# Re-siding around gas lines.



## joecaption (Nov 30, 2011)

Need what's called a split block, same thing used around an outside faucet.
Something just looks about that whole set up.
Back up so we the whole set up.
No drop leg, no drip loop.


----------



## roofermann (Nov 18, 2013)

Forget a few words Joe?:whistling2:


----------



## chronojosh (Feb 11, 2011)

I had the tank moved to the side of the house temporarily for a few reasons, but the flange attached to the house has been like that since I bought the house.


----------



## supers05 (May 23, 2015)

In my area, the direction of flow keeps the inspectors happy. Although it's still recommended to have a drip pocket there. I too would simply use a split block/cover. Good luck getting that one off... 

Cheers!


----------



## chronojosh (Feb 11, 2011)

Wouldn't the split block prevent access to the screws on the flange for any future repair? Just trying to make sure I do it the right way. Thanks again!


----------



## Yodaman (Mar 9, 2015)

if you want access to the screws you could (and this is more work than using a vinyl split utility block as Joe suggested), build out your own mounting block. You will need to disconnect the gas line, mount a block approx 6 x 6 x 1 1/2 over the hole, wrap the block with ALum, flash, and install j-channel around it. After the Alum is installed you can re-drill from the inside and remount the flange. 

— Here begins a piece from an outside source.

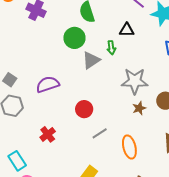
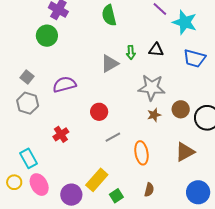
black triangle: (127, 30) -> (156, 50), moved
green circle: (74, 38) -> (47, 36), moved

Or use PVC lumber and then no need for the ALum wrap.


----------



## joecaption (Nov 30, 2011)

Just remove the screws, pull the flange out enough to side the split block behind it.


----------



## chronojosh (Feb 11, 2011)

Thanks joe, worked fine.


----------



## supers05 (May 23, 2015)

chronojosh said:


> Thanks joe, worked fine.


K.I.S.S..... Best of solutions. Congrats

Cheers!


----------